Last, regarding the DNA-Seq read counts in the MultiQC table, these will depend on the sequencing depth and the relative length of the viral genomes (which may differ a lot even between viral genotypes of the same genus), and will have to differentiate between primary and secondary alignments (high sequence similarity between genotypes). How would you like to approach these issues?

ohofmann commented 7 years ago

Sven-Eric, points well taken! I've heard similar things from people who are trying to pinpoint HPV insertion sites, and we've had similar experiences with HIV integration site detection.

That said, I don't see us routinely do RNA-Seq for patient data just yet, and we don't necessarily need the insertion site details at this point. I've bee thinking more along the lines of a Kraken (or similar) run against a viral genome database or some sketch approach ala http://ivory.idyll.org/blog/2017-sourmash-sra-microbial-wgs.html . Do we have test genomes with/without known HPV insertions?

chapmanb commented 7 years ago

Sven-Eric; Thanks for the detailed overview. I appreciate all the thought you've given this. It sounds like our best approach is to take a rough and ready first stab with counting making use of Kraken or bwa and then think more deeply about how to incorporate into RNA-seq and improve the DNA-seq usage. My first pass wasn't going to try getting into insertion sites, which Rory has done for projects internally and I know is a pretty big research project. Practically I only wanted to have counts of viral sequences present and am perhaps too optimistic that this will be useful without further refinement, but can at least put that in place as a starting point.

schelhorn commented 7 years ago

All good with me as long as the option for specifying additional transcripts for RNA-Seq quantitation remains. We often do RNA-Seq in clinical settings so that's our preferred way to do this. Check out ViralFusionSeq, VirusFinder 2, Vy-PER, and the VISA web service for references to simulated and experimental DNA-Seq data sets containing proviral integration sites. You'll only find clonal insertions, though ;) The minhash approach seems to be a good replacement for kraken.

schelhorn commented 7 years ago

Also, @ohofmann, this preprint just popped up: http://biorxiv.org/content/early/2017/02/01/105080

ohofmann commented 7 years ago

Ah, interesting.
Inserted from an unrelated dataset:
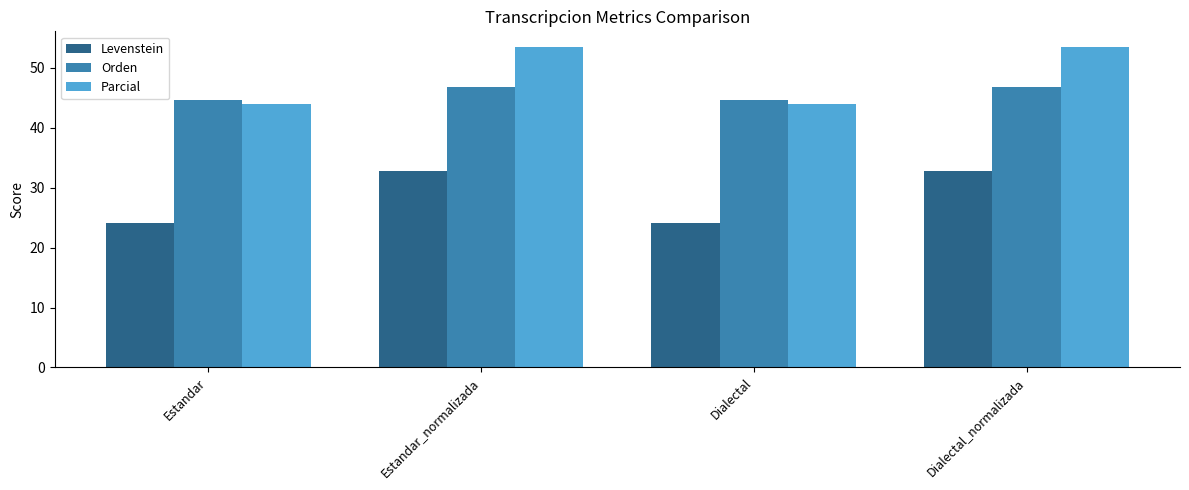

What is the lowest value of the Parcial series?

43.9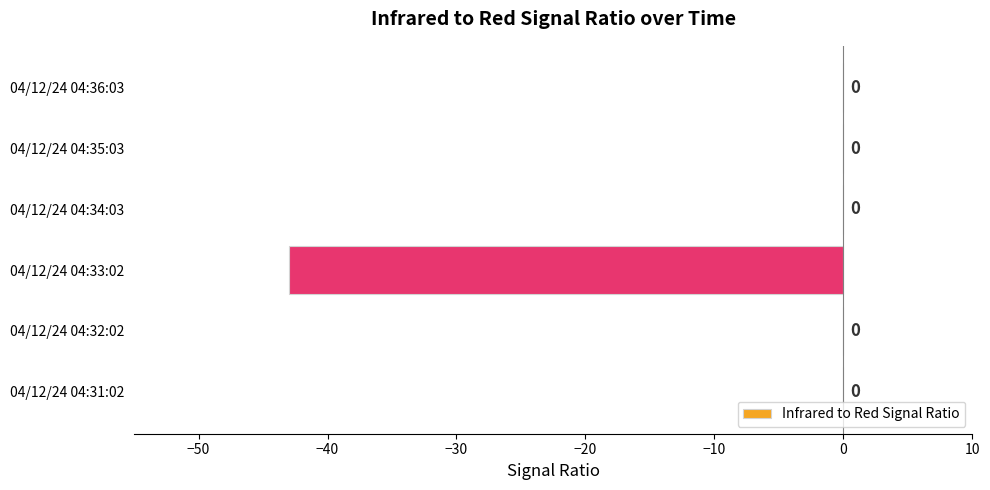

Reading bottom to top, what are all the values shown in this chart?

04/12/24 04:31:02=0	04/12/24 04:32:02=0	04/12/24 04:33:02=-43	04/12/24 04:34:03=0	04/12/24 04:35:03=0	04/12/24 04:36:03=0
Thought this would never get published -- it's the SV caller the PCAWG SV group has been developing / using for the pancancer analysis. I did not know they also applied it to viral integration questions. Code is at https://github.com/walaj/svaba, might be worthwhile testing and packaging.

chapmanb commented 7 years ago

Sven-Eric and all; Thank you again for all the suggestions and thoughts on this. I implemented a first version of viral detection for DNA-seq somatic variant calling. It takes unmapped reads and uses bwa to align against viral sequences from the GDC TCGA distribution, then reports the counts in the MultiQC report. I'll do some testing on projects to evaluate how well it does at recovering useful viral counts and we can continue to iterate and improve this.

On the SV side, SvABA definitely looks worth investigating. Jeremiah does good work.